"Bukan subsidi yang kami harap, tapi harga beras dan gabah yang harus sebanding dengan ongkos produksi,"
Masih ingat dengan sosok mantan Kepala Badan Reserse dan Kriminal (Kabareskrim) Komisaris Jenderal (Purnawirawan) Polisi Susno Duadji? Nama mantan perwira tinggi kepolisian itu dikenal akibat ucapan cicak versus buaya saat berseteru dengan Komisi Pemberantasan Korupsi (KPK).
Tak hanya itu, Susno juga menjadi pesakitan akibat dituduh menggelapkan dana pengamanan Pemilihan Gubernur Jawa Barat 2008 dan kasus korupsi PT Salmah Arowana Lestari lalu. Gara-gara kasus itu, dia dijebloskan ke penjara selama 3,5 tahun. Ia sempat dijemput paksa oleh Kejaksaan Agung dan dimasukkan ke Lembaga Permasyarakatan Cibinong pada Mei 2013 lalu.

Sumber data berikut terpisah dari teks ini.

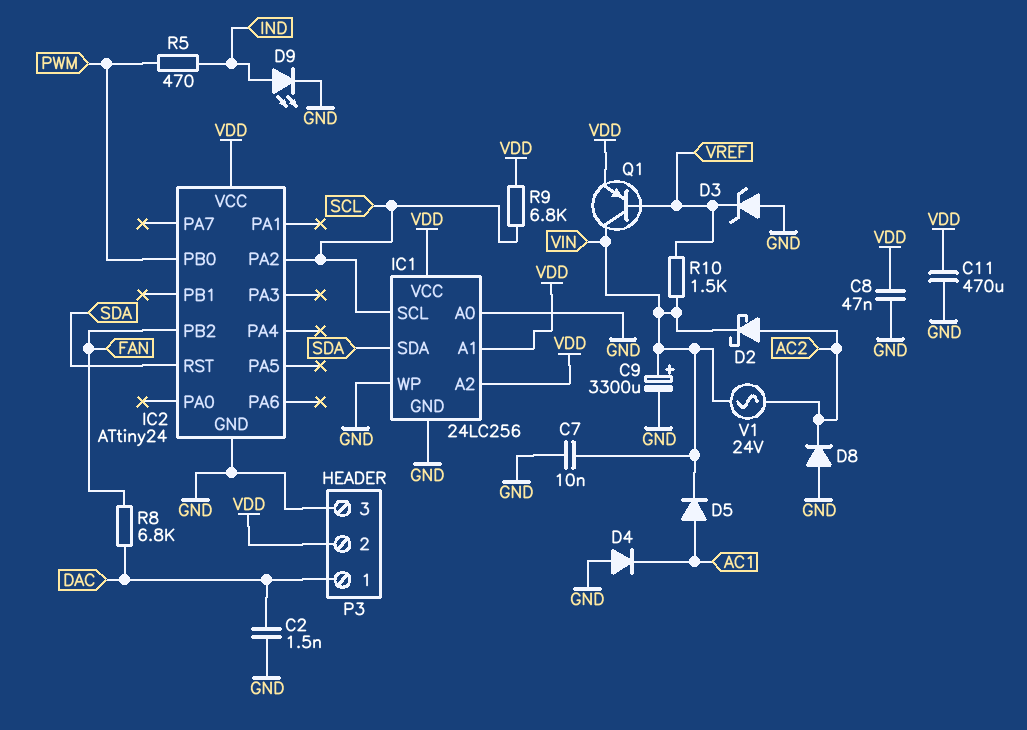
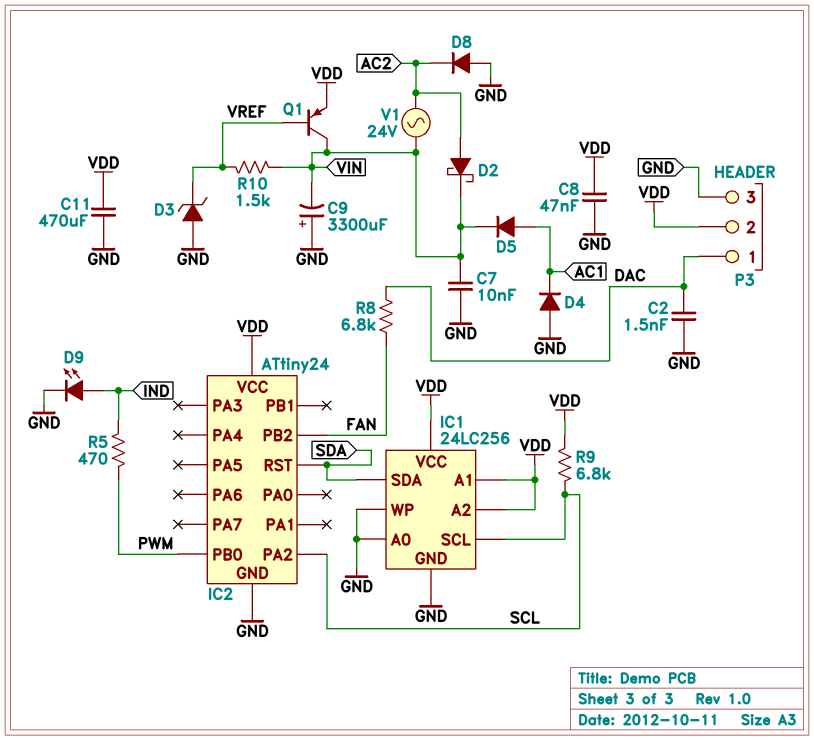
C9: 3300uF (plus VIN, minus GND) -> 3300uF (plus GND, minus VIN)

Lalu, bagaimana kondisinya sekarang?
Setelah lama kasusnya berlalu, kini Susno memilih pulang ke tanah kelahirannya di Pagaralam, Sumatera Selatan. Untuk mengisi waktu luangnya, Susno memilih bertani dengan menggarap lahan milik kedua orangtuanya, seperti kebun, sawah, pekarangan dan kolam ikan.
"Sawah ini adalah warisan orangtua saya yang juga petani, luasnya tidak seberapa. Sekarang saya garap sendiri, benaran loh!" tulis Susno lewat akun Facebook miliknya, Selasa (24/5).

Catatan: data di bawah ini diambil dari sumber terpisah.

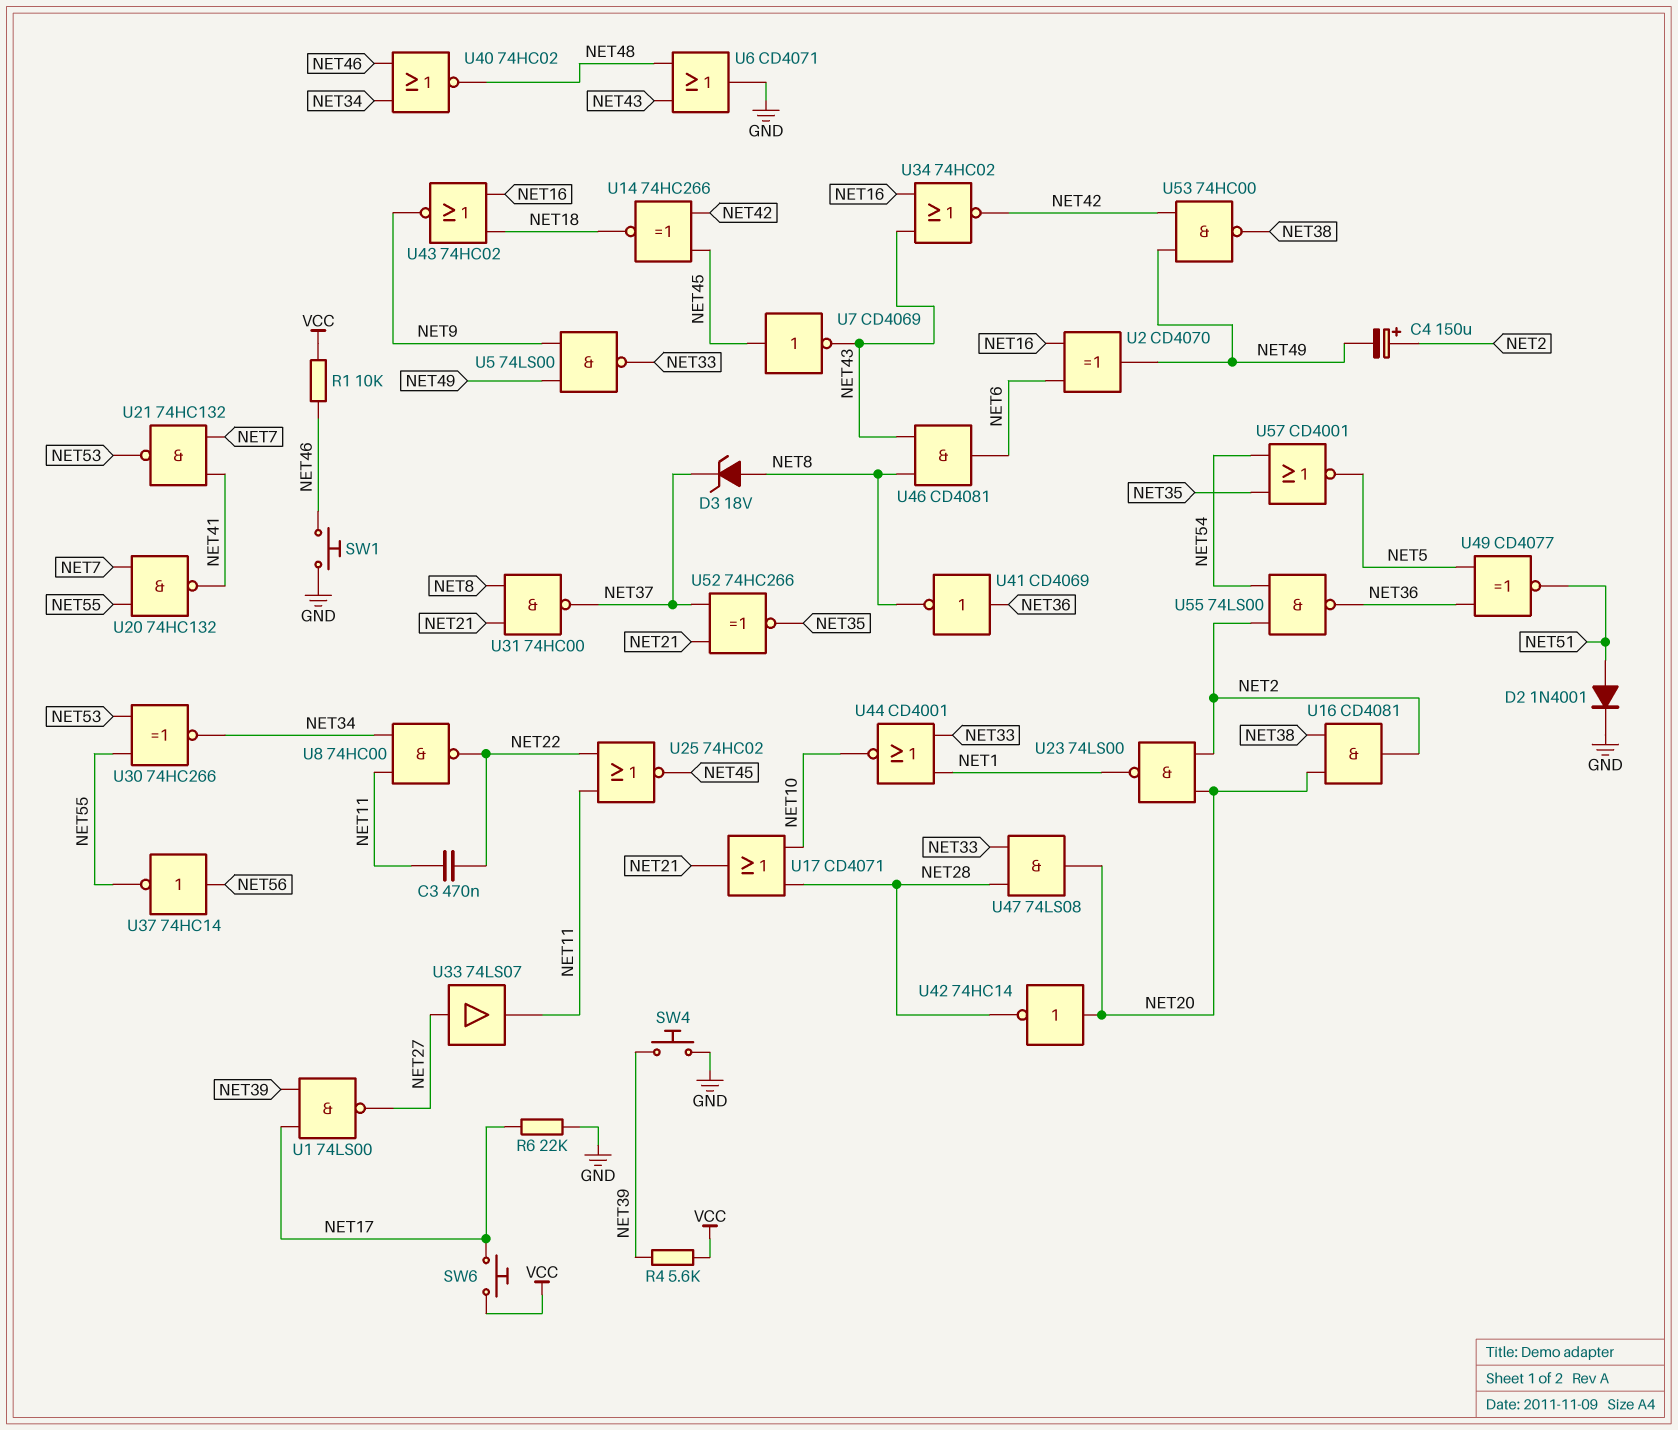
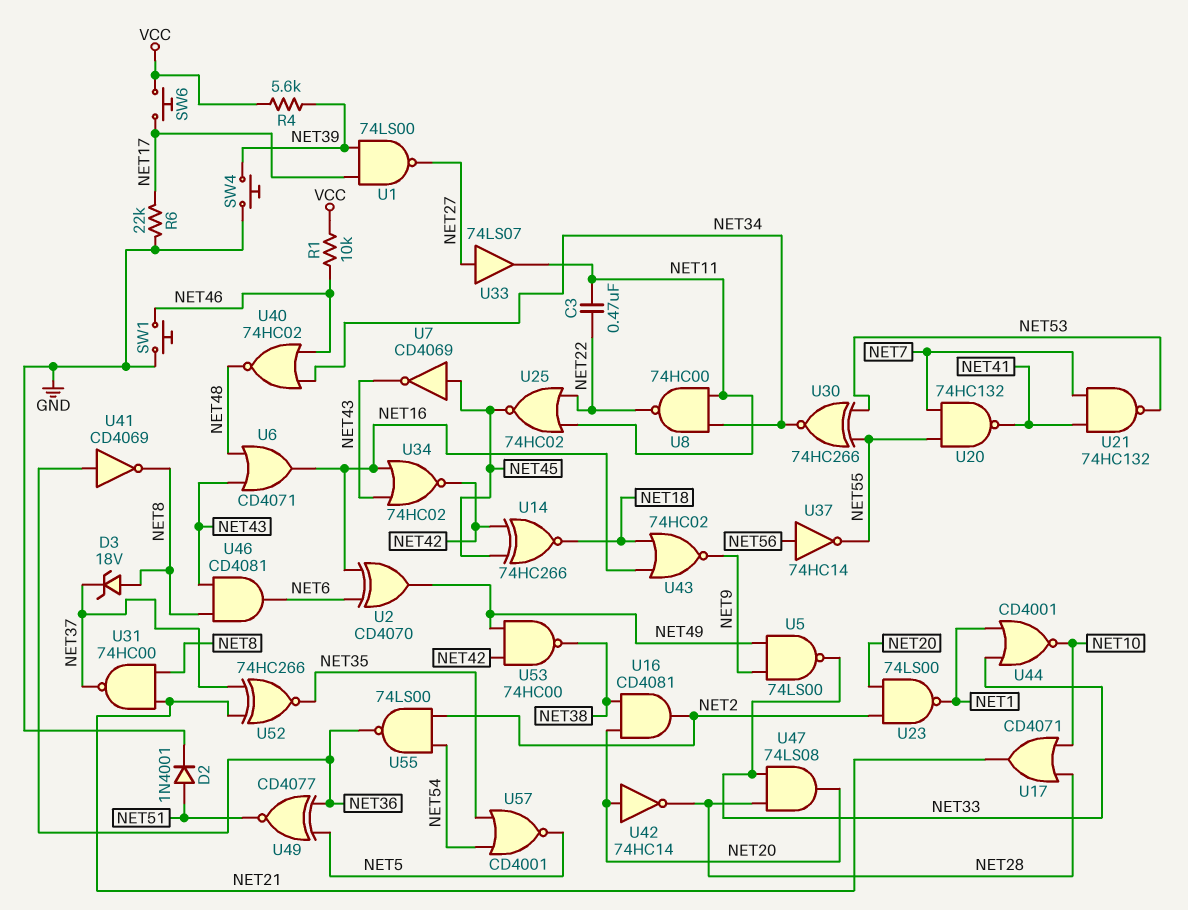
C4: 150uF (plus NET2, minus NET49) -> none
U6: OR CD4071 (in NET43, in NET48, out GND) -> OR CD4071 (in NET43, in NET48, out NET16)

Lewat profesinya saat ini, Susno mengaku lebih memahami kesulitan yang dialami para petani, mulai harga gabah saat musim panen yang tidak sebanding dengan ongkos produksi, seperti ongkos garap, pupuk, obat-obatan, dan benih.
"Bukan subsidi yang kami harap, tapi harga beras dan gabah yang harus sebanding dengan ongkos produksi," ungkapnya.
Seperti apa karier Susno sebelum akhirnya menjadi seorang petani?
Susno resmi menjadi anggota kepolisian usai lulus dari Akademi Angkatan Bersenjata Republik Indonesia (Akabri) Kepolisian pada 1977. Hampir sebagian besar kariernya dihabiskan menjadi seorang perwira polisi lalu lintas, dan sempat berkunjung ke-90 negara untuk mempelajari kasus-kasus korupsi.
Kariernya baru mulai menanjak ketika dia dipercaya menjadi Wakapolres Yogyakarta, setelah itu dia sempat diangkat sebagai Kapolres di Maluku Utara, Madiun, dan Malang. Setelah malang melintang di daerah, Susno ditarik ke Jakarta dan ditunjuk sebagai pelaksana hukum di Mabes Polri dan mewakili kepolisian untuk membentuk KPK pada 2003.
Setahun berikutnya, dia ditugaskan di Pusat Pelaporan dan Analisis Transaksi Keuangan (PPATK). Setelah menjalani empat tahun berdinas di lembaga tersebut, dia dilantik sebagai Kapolda Jabar, tak sampai setahun dia kembali diangkat menjadi Kabareskrim menggantikan Komjen Pol Bambang Hendarso Danuri yang dilantik sebagai Kapolri.
Selang setahun, Susno menyatakan mundur dari jabatannya pada 5 November 2009, namun pada 9 November 2009 dia aktif kembali sebagai Kabareskrim Polri. Tak sampai sebulan, Susno diberhentikan Kapolri secara resmi.
Pemecatan itu tak lepas dari beberapa pernyataannya yang dianggap membuat panas jajaran Polri. Mulai dari istilah cicak buaya yang kemudian memicu gelombang protes dari masyarakat, kemudian kode 'Truno 3' saat KPK menyadap Susno terkait penyelidikan kasus Century.
Susno juga mengungkap pegawai pajak yang memiliki rekening gendut, akhirnya pegawai tersebut dibekuk polisi dan dijebloskan penjara, dia adalah Gayus Tambunan. Rupanya, kasus ini turut menyeret sejumlah jenderal di kepolisian, seperti Brigjen Pol Edmon Ilyas dan Brigjen Pol Raja Erizman, pejabat kejaksaan seperti Cyrus Sinaga, kehakiman dan aparat dari Departemen Keuangan hingga kehilangan jabatannya. Terungkapnya kasus tersebut membuat Susno disebut-sebut sebagai whistle Blower.
Sebelum jabatannya berakhir, Susno pernah menyebutkan seorang mafia kasus di tubuh Polri yang bernama Mr X, kemudian hari diduga Mr X itu adalah seorang mantan diplomat dan anggota BIN bernama Sjahril Djohan.